Give back, word for word, only the lines from the opening of the records through the one with "4: (379, 256, 13.07)". Pictures stay out.

(Data records Opens)

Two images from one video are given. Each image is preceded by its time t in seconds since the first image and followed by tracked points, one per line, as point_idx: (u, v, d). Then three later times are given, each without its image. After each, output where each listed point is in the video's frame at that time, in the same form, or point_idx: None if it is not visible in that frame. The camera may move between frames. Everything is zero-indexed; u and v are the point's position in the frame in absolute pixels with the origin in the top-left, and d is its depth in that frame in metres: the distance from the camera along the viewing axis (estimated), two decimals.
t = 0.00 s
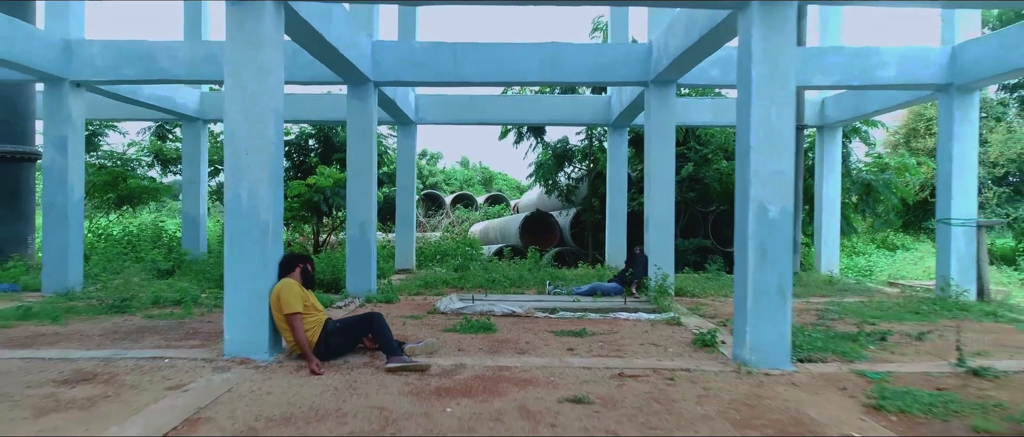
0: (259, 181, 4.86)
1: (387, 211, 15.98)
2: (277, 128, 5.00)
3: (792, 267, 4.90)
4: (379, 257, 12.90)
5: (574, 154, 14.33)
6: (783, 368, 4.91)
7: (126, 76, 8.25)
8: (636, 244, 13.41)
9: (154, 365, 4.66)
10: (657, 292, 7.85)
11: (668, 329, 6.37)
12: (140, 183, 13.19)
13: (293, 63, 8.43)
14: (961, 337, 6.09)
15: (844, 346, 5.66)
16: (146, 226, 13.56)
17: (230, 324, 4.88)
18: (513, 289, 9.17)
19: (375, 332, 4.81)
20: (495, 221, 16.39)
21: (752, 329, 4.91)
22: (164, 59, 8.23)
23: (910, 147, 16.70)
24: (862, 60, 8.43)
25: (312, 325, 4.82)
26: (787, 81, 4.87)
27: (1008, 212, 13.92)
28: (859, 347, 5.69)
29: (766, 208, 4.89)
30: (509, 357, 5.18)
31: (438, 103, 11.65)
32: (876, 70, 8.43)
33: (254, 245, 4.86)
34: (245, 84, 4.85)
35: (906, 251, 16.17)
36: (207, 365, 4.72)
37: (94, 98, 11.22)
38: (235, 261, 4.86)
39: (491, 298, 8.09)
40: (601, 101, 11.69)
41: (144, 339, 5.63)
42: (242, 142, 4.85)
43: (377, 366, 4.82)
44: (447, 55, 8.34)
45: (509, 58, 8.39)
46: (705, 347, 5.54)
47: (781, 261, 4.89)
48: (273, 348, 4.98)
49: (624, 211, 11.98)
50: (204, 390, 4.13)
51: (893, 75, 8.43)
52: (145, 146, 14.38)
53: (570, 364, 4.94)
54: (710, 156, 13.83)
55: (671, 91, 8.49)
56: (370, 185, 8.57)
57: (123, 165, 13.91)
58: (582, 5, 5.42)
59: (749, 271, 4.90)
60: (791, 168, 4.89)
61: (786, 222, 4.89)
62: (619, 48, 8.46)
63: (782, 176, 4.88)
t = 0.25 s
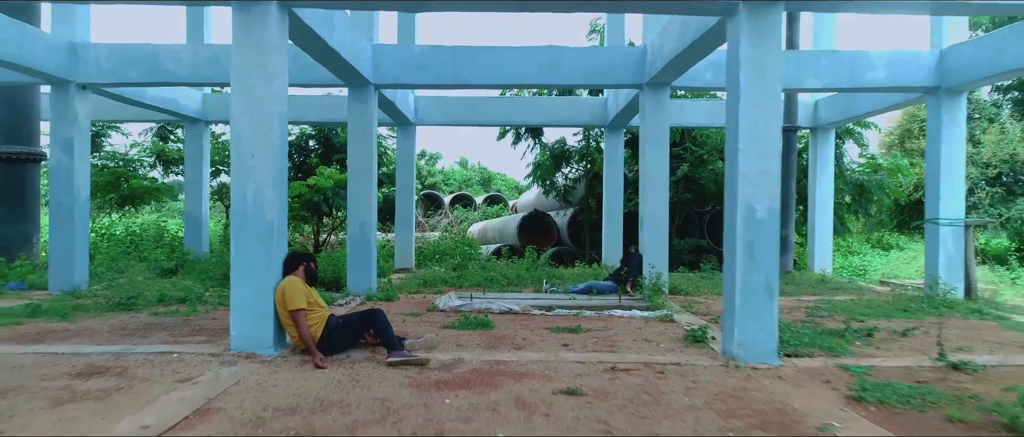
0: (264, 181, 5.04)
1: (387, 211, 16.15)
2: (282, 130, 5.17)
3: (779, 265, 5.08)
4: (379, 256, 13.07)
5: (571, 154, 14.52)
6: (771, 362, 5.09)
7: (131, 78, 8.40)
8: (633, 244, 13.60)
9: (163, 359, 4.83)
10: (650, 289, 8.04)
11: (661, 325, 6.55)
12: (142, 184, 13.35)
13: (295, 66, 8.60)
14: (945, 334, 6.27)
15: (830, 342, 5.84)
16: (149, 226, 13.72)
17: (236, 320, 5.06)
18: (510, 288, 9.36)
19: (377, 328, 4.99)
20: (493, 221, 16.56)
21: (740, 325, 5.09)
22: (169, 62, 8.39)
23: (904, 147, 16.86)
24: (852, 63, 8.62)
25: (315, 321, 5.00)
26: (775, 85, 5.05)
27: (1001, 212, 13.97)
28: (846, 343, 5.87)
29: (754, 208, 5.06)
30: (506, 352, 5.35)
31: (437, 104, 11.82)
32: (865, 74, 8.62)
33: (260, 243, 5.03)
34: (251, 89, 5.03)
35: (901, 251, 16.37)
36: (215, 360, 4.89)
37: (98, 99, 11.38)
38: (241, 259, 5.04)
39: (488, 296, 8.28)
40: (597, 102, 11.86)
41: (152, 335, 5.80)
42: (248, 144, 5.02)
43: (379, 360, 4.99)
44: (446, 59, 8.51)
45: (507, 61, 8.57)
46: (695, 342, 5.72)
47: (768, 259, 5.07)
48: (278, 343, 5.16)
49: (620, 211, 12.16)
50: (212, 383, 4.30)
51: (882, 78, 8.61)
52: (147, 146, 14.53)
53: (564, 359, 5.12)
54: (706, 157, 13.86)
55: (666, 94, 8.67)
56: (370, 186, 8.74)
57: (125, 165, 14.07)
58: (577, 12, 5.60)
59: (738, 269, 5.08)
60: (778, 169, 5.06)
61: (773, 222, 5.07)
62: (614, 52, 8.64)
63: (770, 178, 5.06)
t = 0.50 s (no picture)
0: (266, 182, 5.11)
1: (386, 211, 16.23)
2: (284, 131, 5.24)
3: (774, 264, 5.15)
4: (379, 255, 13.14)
5: (570, 154, 14.62)
6: (766, 360, 5.17)
7: (133, 79, 8.46)
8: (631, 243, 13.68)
9: (167, 357, 4.90)
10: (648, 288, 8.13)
11: (658, 324, 6.63)
12: (143, 184, 13.41)
13: (296, 67, 8.66)
14: (938, 332, 6.35)
15: (825, 340, 5.91)
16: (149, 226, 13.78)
17: (238, 319, 5.12)
18: (509, 287, 9.44)
19: (377, 326, 5.06)
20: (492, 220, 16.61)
21: (736, 323, 5.16)
22: (170, 62, 8.44)
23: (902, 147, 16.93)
24: (848, 64, 8.70)
25: (316, 319, 5.07)
26: (769, 88, 5.13)
27: (998, 212, 14.01)
28: (841, 341, 5.94)
29: (749, 208, 5.14)
30: (505, 350, 5.42)
31: (436, 105, 11.89)
32: (861, 75, 8.71)
33: (262, 243, 5.10)
34: (253, 91, 5.10)
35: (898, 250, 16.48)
36: (218, 357, 4.96)
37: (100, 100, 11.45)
38: (243, 258, 5.11)
39: (488, 295, 8.35)
40: (596, 103, 11.93)
41: (156, 334, 5.87)
42: (250, 145, 5.09)
43: (379, 358, 5.07)
44: (445, 60, 8.56)
45: (506, 62, 8.64)
46: (692, 340, 5.79)
47: (762, 258, 5.15)
48: (280, 341, 5.22)
49: (619, 210, 12.23)
50: (215, 380, 4.37)
51: (877, 79, 8.70)
52: (148, 146, 14.59)
53: (562, 356, 5.19)
54: (704, 157, 13.90)
55: (663, 95, 8.74)
56: (370, 185, 8.81)
57: (126, 165, 14.13)
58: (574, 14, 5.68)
59: (733, 268, 5.16)
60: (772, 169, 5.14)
61: (768, 221, 5.14)
62: (612, 53, 8.71)
63: (764, 178, 5.14)
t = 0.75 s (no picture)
0: (270, 183, 5.27)
1: (386, 211, 16.39)
2: (287, 134, 5.41)
3: (761, 262, 5.33)
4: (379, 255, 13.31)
5: (567, 155, 14.82)
6: (754, 355, 5.34)
7: (137, 81, 8.61)
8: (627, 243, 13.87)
9: (175, 352, 5.07)
10: (643, 287, 8.34)
11: (651, 321, 6.80)
12: (144, 184, 13.55)
13: (297, 69, 8.80)
14: (923, 329, 6.52)
15: (813, 336, 6.09)
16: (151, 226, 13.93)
17: (243, 316, 5.29)
18: (507, 285, 9.62)
19: (378, 322, 5.23)
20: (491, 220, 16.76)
21: (725, 320, 5.34)
22: (173, 65, 8.59)
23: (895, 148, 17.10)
24: (839, 67, 8.87)
25: (319, 316, 5.23)
26: (758, 92, 5.30)
27: (989, 212, 14.08)
28: (828, 337, 6.12)
29: (738, 208, 5.31)
30: (502, 345, 5.60)
31: (434, 106, 12.05)
32: (852, 78, 8.87)
33: (266, 242, 5.26)
34: (258, 95, 5.26)
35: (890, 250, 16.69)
36: (224, 352, 5.13)
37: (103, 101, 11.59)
38: (248, 256, 5.27)
39: (485, 293, 8.53)
40: (592, 104, 12.10)
41: (162, 330, 6.04)
42: (255, 147, 5.26)
43: (380, 353, 5.24)
44: (443, 62, 8.71)
45: (504, 65, 8.81)
46: (684, 336, 5.96)
47: (751, 257, 5.33)
48: (284, 337, 5.39)
49: (615, 210, 12.40)
50: (222, 374, 4.54)
51: (867, 82, 8.89)
52: (149, 147, 14.73)
53: (557, 352, 5.37)
54: (700, 157, 14.09)
55: (657, 97, 8.91)
56: (370, 186, 8.97)
57: (127, 166, 14.28)
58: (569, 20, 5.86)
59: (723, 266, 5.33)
60: (760, 171, 5.31)
61: (756, 221, 5.32)
62: (607, 56, 8.88)
63: (753, 179, 5.31)
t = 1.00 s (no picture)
0: (273, 183, 5.37)
1: (385, 210, 16.49)
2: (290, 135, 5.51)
3: (754, 260, 5.44)
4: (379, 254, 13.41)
5: (565, 155, 14.97)
6: (747, 351, 5.45)
7: (139, 83, 8.70)
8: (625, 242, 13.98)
9: (179, 349, 5.18)
10: (639, 285, 8.50)
11: (647, 319, 6.91)
12: (145, 184, 13.63)
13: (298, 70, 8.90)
14: (913, 326, 6.63)
15: (805, 333, 6.20)
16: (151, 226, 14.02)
17: (247, 313, 5.40)
18: (505, 284, 9.73)
19: (378, 320, 5.33)
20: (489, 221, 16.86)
21: (719, 317, 5.45)
22: (175, 67, 8.68)
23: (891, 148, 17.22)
24: (833, 69, 8.99)
25: (320, 313, 5.33)
26: (750, 94, 5.41)
27: (985, 212, 14.35)
28: (820, 335, 6.23)
29: (732, 208, 5.42)
30: (500, 342, 5.70)
31: (433, 107, 12.15)
32: (846, 79, 8.99)
33: (268, 240, 5.37)
34: (261, 97, 5.37)
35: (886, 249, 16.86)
36: (228, 349, 5.24)
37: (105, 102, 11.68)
38: (252, 255, 5.38)
39: (484, 292, 8.63)
40: (590, 105, 12.21)
41: (166, 328, 6.14)
42: (258, 148, 5.37)
43: (380, 350, 5.35)
44: (441, 63, 8.81)
45: (502, 67, 8.91)
46: (679, 334, 6.07)
47: (744, 256, 5.44)
48: (285, 334, 5.49)
49: (613, 210, 12.51)
50: (226, 370, 4.64)
51: (860, 83, 9.01)
52: (150, 147, 14.81)
53: (554, 348, 5.48)
54: (697, 158, 14.21)
55: (654, 98, 9.02)
56: (369, 186, 9.07)
57: (128, 166, 14.36)
58: (566, 23, 5.96)
59: (716, 264, 5.44)
60: (753, 171, 5.42)
61: (749, 220, 5.42)
62: (604, 57, 8.99)
63: (745, 179, 5.43)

(Data records Closes)

• _Worked solution_
Two images from one video are given. Each image is preceded by its time t in seconds since the first image and followed by tracked points, one per line, as point_idx: (u, v, d). Then three later times are given, each without its image. After each, output where each listed point is in the video's frame at that time, in the same form, or point_idx: None if it is not visible in that frame. The camera may move between frames. Everything is zero-indexed; u and v are the point's position in the frame in absolute pixels with the origin in the top-left, and d is its depth in that frame in metres: the distance from the camera along the viewing axis (estimated), two decimals.
t = 0.00 s
0: (259, 181, 4.86)
1: (387, 211, 15.98)
2: (277, 128, 5.00)
3: (792, 267, 4.90)
4: (379, 257, 12.90)
5: (574, 154, 14.33)
6: (783, 368, 4.91)
7: (126, 76, 8.25)
8: (636, 244, 13.41)
9: (154, 365, 4.66)
10: (657, 292, 7.85)
11: (668, 329, 6.37)
12: (140, 183, 13.19)
13: (293, 63, 8.43)
14: (961, 337, 6.09)
15: (844, 346, 5.66)
16: (146, 226, 13.56)
17: (230, 324, 4.88)
18: (513, 289, 9.17)
19: (375, 332, 4.81)
20: (495, 221, 16.39)
21: (752, 329, 4.91)
22: (164, 59, 8.23)
23: (910, 147, 16.70)
24: (862, 60, 8.43)
25: (312, 325, 4.82)
26: (787, 81, 4.87)
27: (1008, 212, 13.92)
28: (859, 347, 5.69)
29: (766, 208, 4.89)
30: (509, 357, 5.18)
31: (438, 103, 11.65)
32: (876, 70, 8.43)
33: (254, 245, 4.86)
34: (245, 84, 4.85)
35: (906, 251, 16.17)
36: (207, 365, 4.72)
37: (94, 98, 11.22)
38: (235, 261, 4.86)
39: (491, 298, 8.09)
40: (601, 101, 11.69)
41: (144, 339, 5.63)
42: (242, 142, 4.85)
43: (377, 366, 4.82)
44: (447, 55, 8.34)
45: (509, 58, 8.39)
46: (705, 347, 5.54)
47: (781, 261, 4.89)
48: (273, 348, 4.98)
49: (624, 211, 11.98)
50: (204, 390, 4.13)
51: (893, 75, 8.43)
52: (145, 146, 14.38)
53: (570, 364, 4.94)
54: (710, 156, 13.83)
55: (671, 91, 8.49)
56: (370, 185, 8.57)
57: (123, 165, 13.91)
58: (582, 5, 5.42)
59: (749, 271, 4.90)
60: (791, 168, 4.89)
61: (786, 222, 4.89)
62: (619, 48, 8.46)
63: (782, 176, 4.88)
t = 0.25 s
0: (264, 181, 5.04)
1: (387, 211, 16.15)
2: (282, 130, 5.17)
3: (779, 265, 5.08)
4: (379, 256, 13.07)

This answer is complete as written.